The Basel Committee on Banking Supervision recently announced the release of its final disclosure framework for banks’ crypto exposures. This framework, known as DIS55, aims to enhance transparency and ensure a consistent regulatory approach in the fast-growing field of digital assets. The new standards are set to take effect on Jan. 1, 2026.
Under the new framework, banks will be required to provide detailed information on their crypto activities through standardized tables and templates. This includes qualitative descriptions of their crypto-related business as well as quantitative data on capital and liquidity requirements. By standardizing these disclosures, the Committee hopes to improve market discipline and reduce information gaps among market participants.
In addition to disclosing their crypto exposures, banks will also need to share how they assess risks and classify these assets. They must provide data on their crypto exposures and related capital requirements, including information on accounting classification and liquidity needs for these assets. The updated standards include a new definition of “materiality” for certain crypto-assets and set thresholds for when banks must disclose their exposures.
The Basel Committee has also made targeted amendments to its cryptoasset standards to tighten the criteria for certain stablecoins to receive preferential regulatory treatment. These changes are designed to clarify the regulatory framework and promote a consistent understanding of the standards across jurisdictions. The Committee emphasized its commitment to monitoring developments in the cryptoasset markets and adapting its regulatory framework as necessary to address emerging risks.

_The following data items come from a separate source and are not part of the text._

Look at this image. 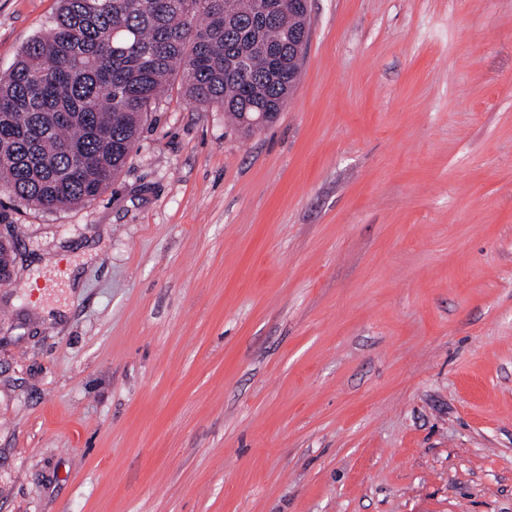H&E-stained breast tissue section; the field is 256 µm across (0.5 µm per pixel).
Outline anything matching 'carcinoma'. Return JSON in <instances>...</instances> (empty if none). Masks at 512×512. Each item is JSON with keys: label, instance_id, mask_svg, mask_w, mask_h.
Returning <instances> with one entry per match:
<instances>
[{"label": "carcinoma", "instance_id": "obj_1", "mask_svg": "<svg viewBox=\"0 0 512 512\" xmlns=\"http://www.w3.org/2000/svg\"><path fill=\"white\" fill-rule=\"evenodd\" d=\"M59 0L52 29L0 75V181L43 209L88 203L121 174L165 83L245 133L274 123L309 35L307 0ZM266 114L262 122L257 113ZM14 250L0 241V276Z\"/></svg>", "mask_w": 512, "mask_h": 512}]
</instances>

Overall, the Basel Committee’s new disclosure framework and updated standards represent a significant step towards enhancing the robustness of banks’ engagement with the cryptoasset market. These measures will contribute to greater market transparency, stability, and support the broader financial system. By requiring banks to provide detailed information on their crypto activities, assess risks, and disclose exposures, the Committee aims to create a more informed and secure environment for the growing digital asset industry.